**Problem description**
Reproduce the part of the Leicestershire museums list that begins at the words "This list of" and stops after the words "are not included.", copying it word for word.

**Selected passage**

= List of museums in Leicestershire =

This list of museums in Leicestershire, England contains museums which are defined for this context as institutions (including nonprofit organizations, government entities, and private businesses) that collect and care for objects of cultural, artistic, scientific, or historical interest and make their collections or related exhibits available for public viewing. Also included are non-profit art galleries and university art galleries. Museums that exist only in cyberspace (i.e., virtual museums) are not included.

**Stored data**
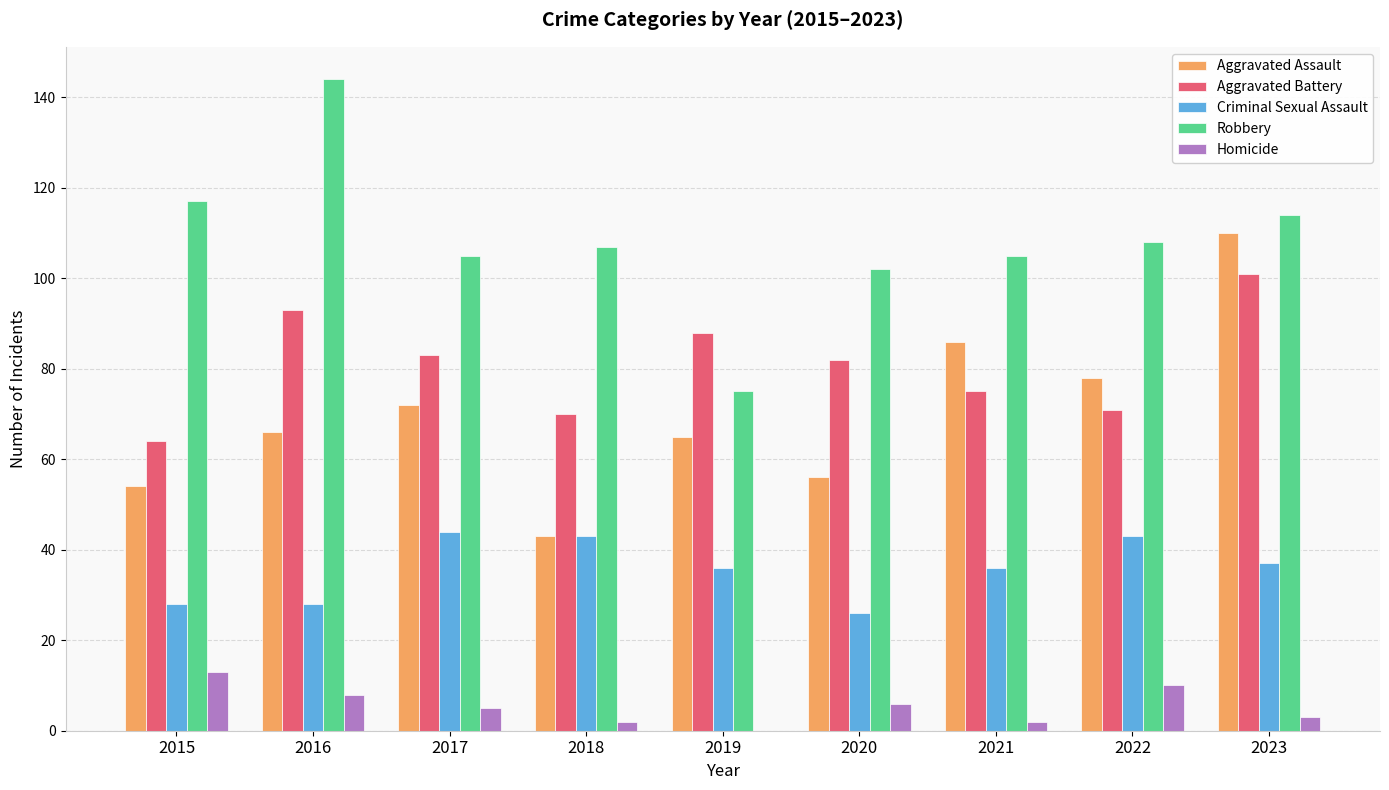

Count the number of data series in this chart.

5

...

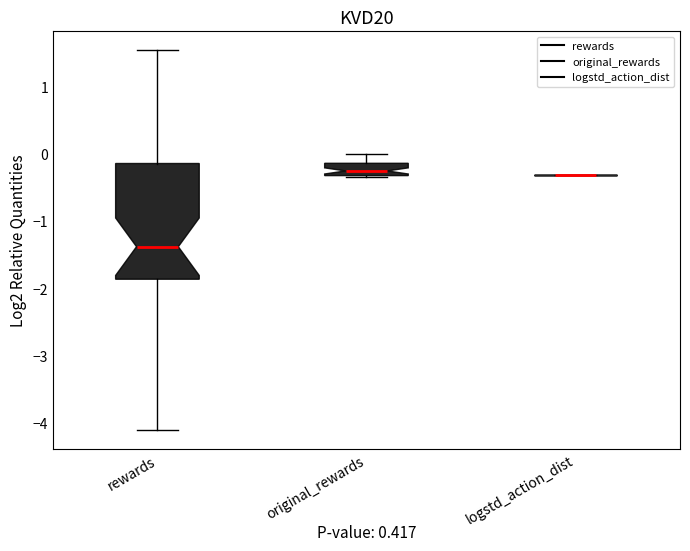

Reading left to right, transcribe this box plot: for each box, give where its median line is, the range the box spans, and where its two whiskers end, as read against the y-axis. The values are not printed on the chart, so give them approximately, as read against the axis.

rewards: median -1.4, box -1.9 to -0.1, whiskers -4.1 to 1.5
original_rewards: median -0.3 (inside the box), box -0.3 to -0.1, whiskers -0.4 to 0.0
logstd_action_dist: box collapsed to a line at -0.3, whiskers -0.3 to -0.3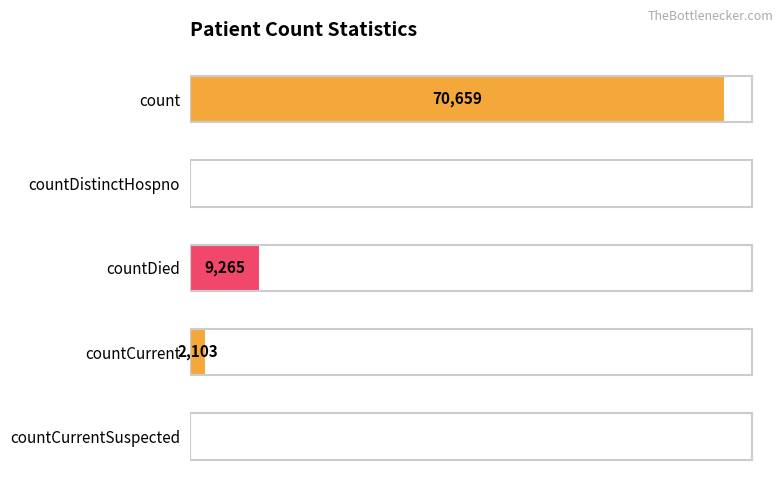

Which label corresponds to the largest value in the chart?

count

==

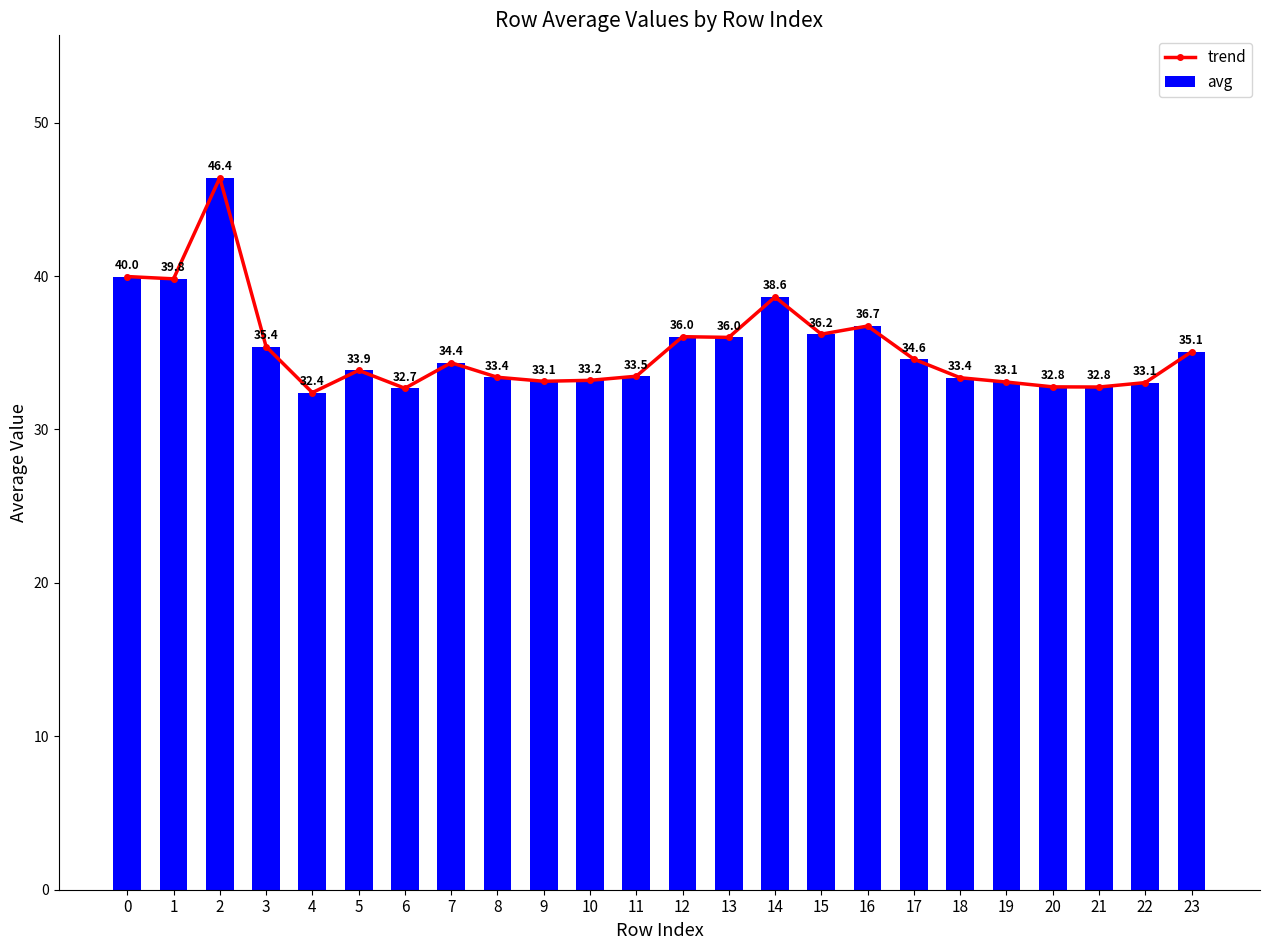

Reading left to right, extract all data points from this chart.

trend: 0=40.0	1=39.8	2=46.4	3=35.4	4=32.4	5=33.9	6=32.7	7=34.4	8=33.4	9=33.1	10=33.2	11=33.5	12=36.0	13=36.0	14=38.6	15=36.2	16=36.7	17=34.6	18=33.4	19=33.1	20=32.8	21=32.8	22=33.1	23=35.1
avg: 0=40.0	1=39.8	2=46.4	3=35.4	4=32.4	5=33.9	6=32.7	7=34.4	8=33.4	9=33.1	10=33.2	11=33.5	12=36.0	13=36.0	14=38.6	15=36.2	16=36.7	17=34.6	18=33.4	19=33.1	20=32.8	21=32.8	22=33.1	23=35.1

**Answer for this exercise**
This list of museums in Leicestershire, England contains museums which are defined for this context as institutions (including nonprofit organizations, government entities, and private businesses) that collect and care for objects of cultural, artistic, scientific, or historical interest and make their collections or related exhibits available for public viewing. Also included are non-profit art galleries and university art galleries. Museums that exist only in cyberspace (i.e., virtual museums) are not included.